YOLOv12n (attention-centric object detector) → rqrr (Rust QR decoder)
Designed for Kipukas’ anti-cheat camouflaged QR codes on mobile browsers.
Camera Frame (640×480 RGBA)
│
▼
┌──────────────────────────────────┐
│ Stage 1: YOLOv12n Detection │ ONNX Runtime Web (WebGPU / WASM)
│ ─ Locates QR bounding box(es) │ ~5MB model, ~30-80ms on mobile GPU
│ ─ Attention mechanism handles │
│ camouflage, tilt, low-res │
└──────────────┬───────────────────┘
│ bbox crop (200×200)
▼
┌──────────────────────────────────┐
│ Stage 2: rqrr Decode │ Rust/WASM (~80KB)
│ ─ Preprocessing cascade on │ ~2-5ms per strategy
│ tight crop (much higher │
│ effective resolution) │
│ ─ adaptive_thresh, CLAHE, etc. │
└──────────────┬───────────────────┘
│ decoded URL string
▼
QR_FOUND → htmx → redirect
The single-stage approach (rqrr with 28 preprocessing strategies on full frames) fails because rqrr’s finder pattern detection can’t locate QR codes through Kipukas’ cracked-lava SVG camouflage texture. No amount of preprocessing fixes a detector that can’t see the three position squares.
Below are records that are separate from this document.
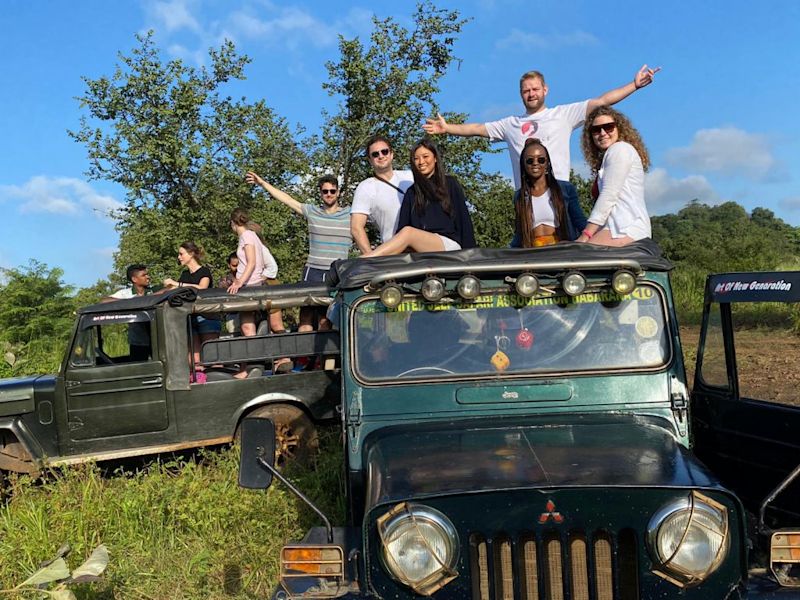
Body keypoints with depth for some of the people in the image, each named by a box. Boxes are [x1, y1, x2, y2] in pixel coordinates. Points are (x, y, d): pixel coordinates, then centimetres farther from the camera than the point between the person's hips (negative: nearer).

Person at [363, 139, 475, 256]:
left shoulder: (450, 184, 12)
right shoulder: (412, 192, 19)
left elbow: (464, 220, 8)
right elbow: (402, 225, 10)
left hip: (450, 245, -4)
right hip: (422, 250, 4)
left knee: (408, 232, -32)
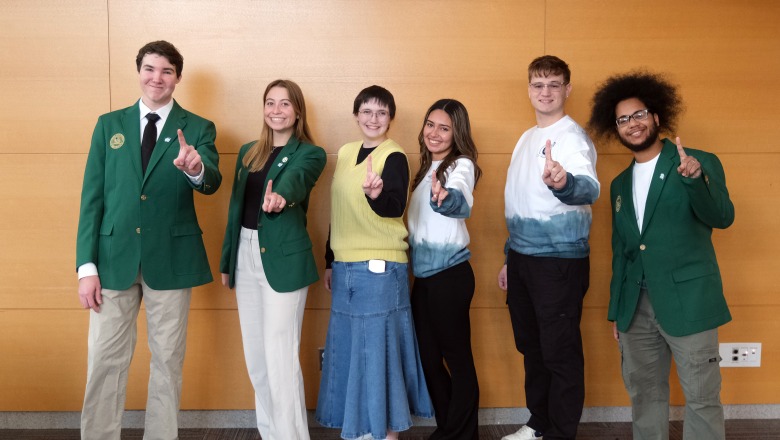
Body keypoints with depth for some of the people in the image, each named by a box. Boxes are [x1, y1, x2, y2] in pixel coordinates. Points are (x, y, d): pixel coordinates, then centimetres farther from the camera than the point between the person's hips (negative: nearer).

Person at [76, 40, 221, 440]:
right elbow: (92, 197, 3)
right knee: (105, 360, 7)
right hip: (114, 257, 1)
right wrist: (87, 265, -4)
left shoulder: (198, 129, 1)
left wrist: (196, 169, -42)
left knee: (168, 361, 10)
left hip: (171, 258, -1)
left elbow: (211, 183, -17)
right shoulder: (109, 124, 5)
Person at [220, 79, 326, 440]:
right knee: (255, 354, 12)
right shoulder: (248, 152, 13)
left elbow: (296, 179, -27)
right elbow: (235, 208, 15)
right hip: (246, 253, 6)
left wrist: (280, 195, -49)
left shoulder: (310, 154, -4)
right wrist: (227, 261, 15)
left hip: (283, 257, -6)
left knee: (280, 356, -6)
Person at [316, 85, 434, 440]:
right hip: (345, 266, 7)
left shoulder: (394, 157, -9)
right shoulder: (345, 153, 11)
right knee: (349, 348, 12)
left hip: (379, 267, -7)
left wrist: (377, 195, -47)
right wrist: (329, 261, 16)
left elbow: (396, 208, -25)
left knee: (379, 347, -1)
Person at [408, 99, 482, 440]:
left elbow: (462, 203, -36)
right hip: (423, 275, 8)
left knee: (457, 357, 2)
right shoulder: (427, 167, 13)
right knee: (428, 356, 14)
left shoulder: (461, 165, -12)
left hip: (450, 274, -8)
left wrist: (446, 197, -55)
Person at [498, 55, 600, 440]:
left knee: (561, 352, 2)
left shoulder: (572, 137, -12)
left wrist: (564, 183, -54)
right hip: (523, 258, 8)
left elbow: (589, 188, -32)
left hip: (560, 260, -8)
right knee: (531, 347, 17)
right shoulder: (526, 138, 13)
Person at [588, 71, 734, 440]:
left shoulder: (700, 163, -3)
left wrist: (695, 178, -35)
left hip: (687, 302, -5)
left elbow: (722, 217, -17)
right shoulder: (620, 184, 12)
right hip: (636, 306, 5)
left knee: (701, 397, 2)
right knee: (643, 393, 14)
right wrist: (616, 311, 14)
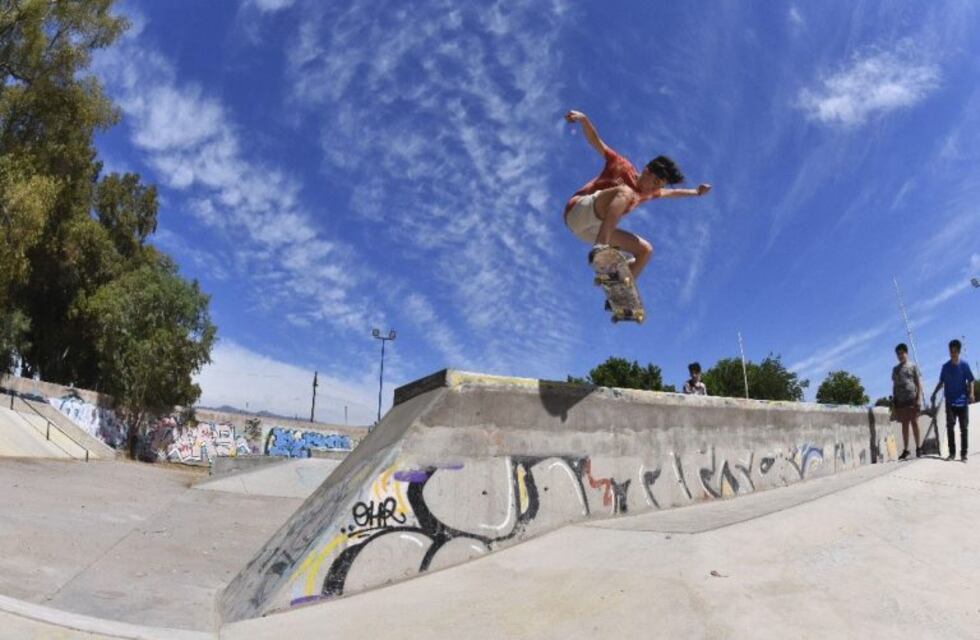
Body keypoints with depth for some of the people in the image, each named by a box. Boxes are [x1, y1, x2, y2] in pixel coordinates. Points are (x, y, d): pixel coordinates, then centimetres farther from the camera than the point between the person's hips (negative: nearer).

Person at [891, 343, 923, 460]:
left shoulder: (913, 367, 5)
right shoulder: (895, 369, 15)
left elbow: (919, 383, 1)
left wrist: (919, 398, -9)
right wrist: (894, 400, 9)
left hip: (912, 399, -3)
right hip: (900, 400, 3)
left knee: (914, 422, -1)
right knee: (904, 424, 5)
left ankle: (918, 447, 7)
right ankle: (906, 449, 8)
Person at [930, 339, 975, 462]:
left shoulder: (964, 365, -2)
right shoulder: (945, 367, 5)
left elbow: (970, 381, 0)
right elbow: (941, 382, 14)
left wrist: (971, 394, -14)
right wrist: (934, 393, 4)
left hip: (962, 402, -2)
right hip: (950, 402, 2)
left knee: (964, 428, 2)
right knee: (950, 427, -2)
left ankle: (964, 453, 7)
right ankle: (952, 453, 3)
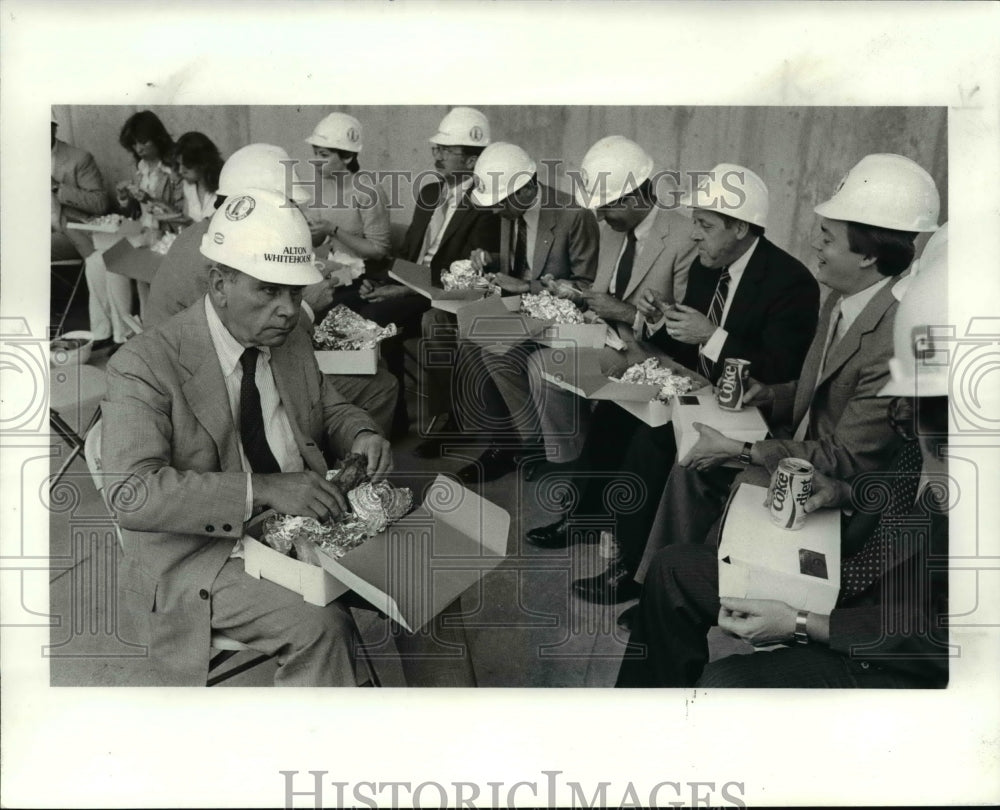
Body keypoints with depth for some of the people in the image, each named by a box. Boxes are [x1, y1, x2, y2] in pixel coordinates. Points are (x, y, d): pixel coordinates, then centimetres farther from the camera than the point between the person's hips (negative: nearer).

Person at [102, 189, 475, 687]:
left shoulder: (290, 342, 6)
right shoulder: (145, 366, -15)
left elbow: (330, 410, 22)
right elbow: (132, 493, -25)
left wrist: (361, 436, -3)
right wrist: (262, 489, -34)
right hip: (203, 556, -6)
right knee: (319, 623, -29)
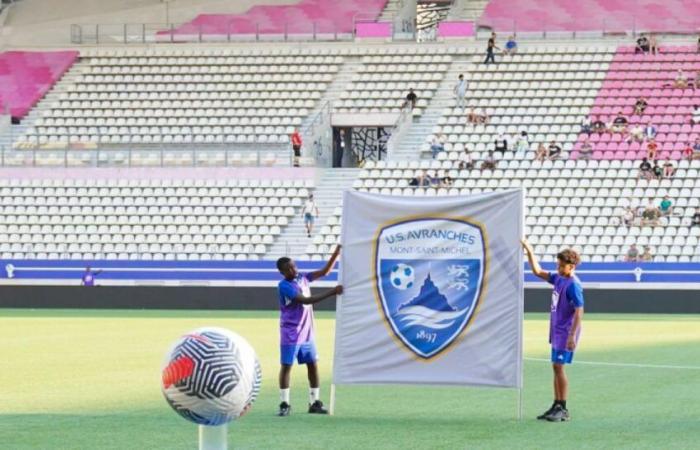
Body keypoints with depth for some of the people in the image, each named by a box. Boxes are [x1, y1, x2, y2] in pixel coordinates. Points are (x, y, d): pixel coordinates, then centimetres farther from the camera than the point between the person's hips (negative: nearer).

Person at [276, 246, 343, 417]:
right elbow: (307, 300, -26)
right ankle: (284, 404, 3)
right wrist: (332, 292, -28)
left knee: (313, 365, 7)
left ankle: (315, 403, 13)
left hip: (307, 333, 7)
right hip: (290, 334, -7)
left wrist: (336, 253, -3)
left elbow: (324, 271, 10)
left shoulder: (302, 277, 4)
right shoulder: (284, 286, -18)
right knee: (286, 366, -3)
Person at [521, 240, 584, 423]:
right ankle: (556, 406, 16)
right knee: (556, 367, 11)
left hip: (566, 332, -9)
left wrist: (572, 335, -23)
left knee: (558, 366, -9)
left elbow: (579, 311, -19)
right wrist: (530, 252, 13)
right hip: (557, 331, 9)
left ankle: (563, 409, -6)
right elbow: (538, 271, 21)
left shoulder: (573, 285, -16)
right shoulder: (558, 279, 9)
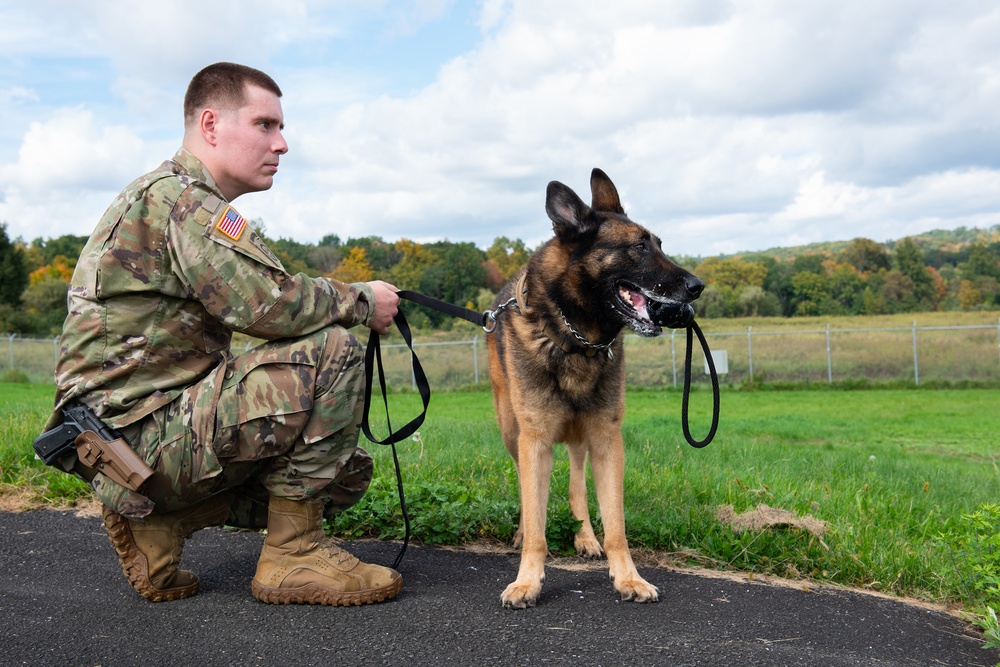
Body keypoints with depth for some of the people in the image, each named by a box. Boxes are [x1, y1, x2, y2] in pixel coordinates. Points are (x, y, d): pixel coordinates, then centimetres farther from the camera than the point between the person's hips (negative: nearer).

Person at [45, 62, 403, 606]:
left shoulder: (182, 200, 21)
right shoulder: (177, 196, -13)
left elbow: (249, 311, 15)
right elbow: (268, 304, -26)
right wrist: (362, 300, -9)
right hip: (140, 434, -10)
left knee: (348, 470, 9)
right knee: (332, 352, -21)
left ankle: (156, 522, 7)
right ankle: (292, 554, -11)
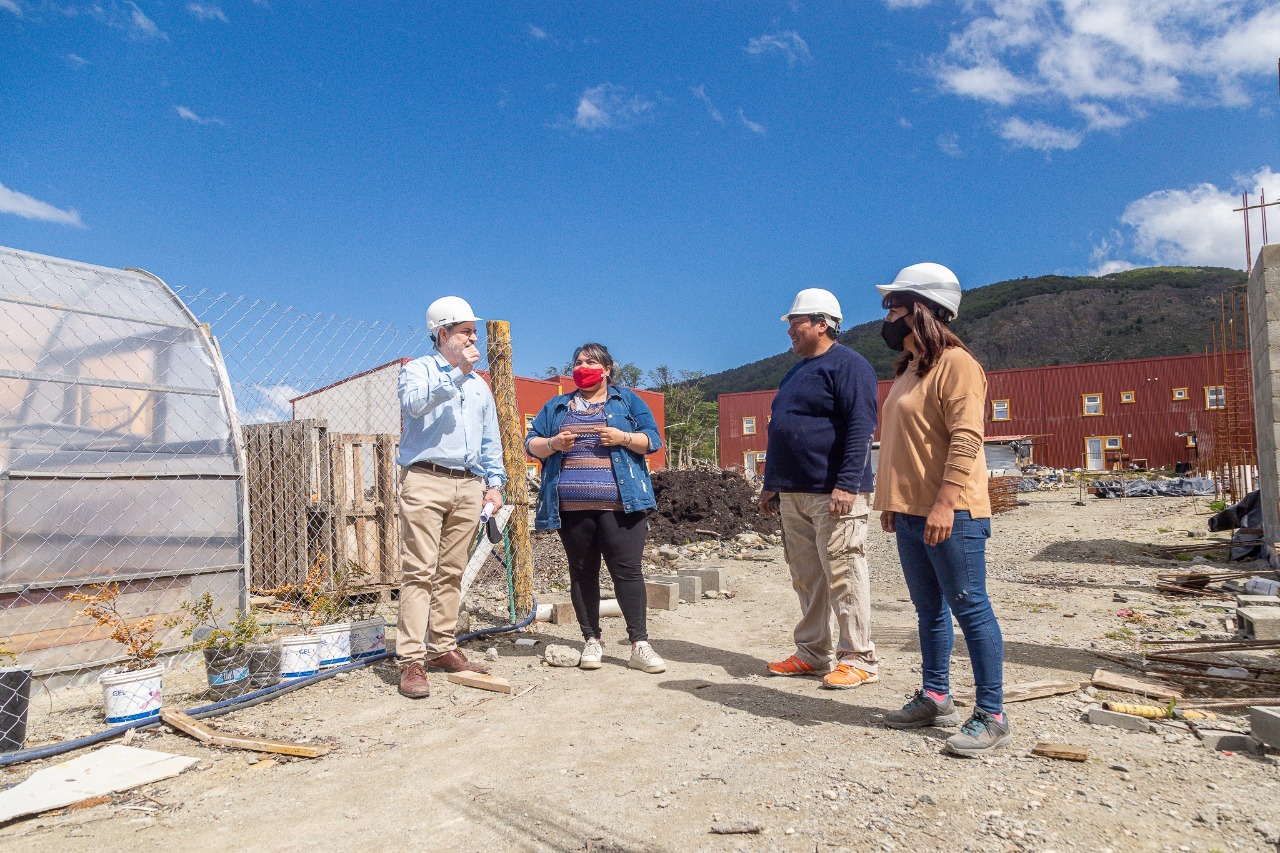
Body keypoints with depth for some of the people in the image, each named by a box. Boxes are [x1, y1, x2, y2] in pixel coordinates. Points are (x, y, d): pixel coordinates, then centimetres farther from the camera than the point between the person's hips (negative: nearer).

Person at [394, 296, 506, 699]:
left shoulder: (479, 385, 22)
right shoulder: (417, 369, 5)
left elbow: (490, 440, 22)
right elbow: (414, 403, -18)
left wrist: (495, 483, 13)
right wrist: (457, 372, -18)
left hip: (469, 485, 5)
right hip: (425, 481, -5)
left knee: (452, 573, 7)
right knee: (419, 571, -8)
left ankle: (443, 648, 15)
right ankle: (411, 660, -6)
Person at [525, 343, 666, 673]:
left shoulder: (627, 400, 14)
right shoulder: (556, 406, 20)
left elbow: (652, 439, 7)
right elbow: (531, 444, 14)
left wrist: (623, 438, -11)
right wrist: (553, 443, -7)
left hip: (619, 504, -2)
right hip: (572, 506, 3)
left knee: (627, 570, -6)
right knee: (582, 572, 7)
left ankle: (640, 645, 0)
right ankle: (591, 641, 17)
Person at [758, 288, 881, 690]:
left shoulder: (847, 365, -7)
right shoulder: (796, 373, 21)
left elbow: (861, 427, -17)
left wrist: (847, 484, -24)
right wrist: (771, 484, 21)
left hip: (832, 494, -9)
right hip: (793, 495, 9)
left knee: (843, 577, -3)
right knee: (806, 578, 13)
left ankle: (859, 660, 8)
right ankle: (811, 654, 23)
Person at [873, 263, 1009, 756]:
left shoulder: (955, 363, -10)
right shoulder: (908, 370, 18)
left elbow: (966, 438, -19)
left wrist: (944, 503, -26)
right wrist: (892, 501, 18)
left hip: (950, 515, -9)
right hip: (909, 513, 9)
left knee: (971, 609, -2)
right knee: (929, 610, 15)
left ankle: (991, 716, 8)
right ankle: (935, 698, 27)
YOLOv12n learns what camouflaged QR codes look like. Its Area Attention mechanism gives it a global receptive field — it understands the whole region contextually, not just edges and corners. Once YOLO provides a tight bounding box, rqrr gets a clean, high-effective-resolution crop where its preprocessing cascade becomes highly effective.
YOLO_rqrr/
├── train/ # Python — YOLO training & export
│ ├── requirements.txt # ultralytics, torch, onnx
│ ├── dataset.yaml # QR detection dataset config
│ ├── fetch_dataset.py # Download public QR datasets
│ ├── train.py # Fine-tune YOLOv12n on QR detection
│ ├── export_onnx.py # Export → ONNX (opset 12, WebGPU compat)
│ └── validate.py # Evaluate model performance
│
├── rqrr-wasm/ # Rust — QR decode WASM crate
│ ├── Cargo.toml
│ └── src/lib.rs # decode_qr_crop(rgba, w, h) → String
│
├── web/ # JS — Browser runtime & test harness
│ ├── package.json # onnxruntime-web
│ ├── src/
│ │ ├── yolo-inference.js # ONNX session (WebGPU → WASM fallback)
│ │ ├── postprocess.js # YOLO output → bboxes (NMS)
│ │ └── yolo-rqrr-worker.js # Web Worker orchestrating both stages
│ ├── index.html # Test harness with live camera
│ └── benchmark.html # Performance measurement
│
├── models/ # Exported models (gitignored)
│ └── README.md
│
├── data/ # Training data (gitignored)
│
└── scripts/
├── build-rqrr-wasm.sh # wasm-pack build
└── integrate.sh # Copy artifacts to main site
cd train
pip install -r requirements.txt
python fetch_dataset.py # download QR detection dataset
python train.py # fine-tune YOLOv12n
python export_onnx.py # export to ONNX
cd rqrr-wasm
wasm-pack build --target web --release
cd web
npm install
npm run dev
Per AGPL requirements, the complete QR detection component will be published as a separate public repository when integrated into the Kipukas production site.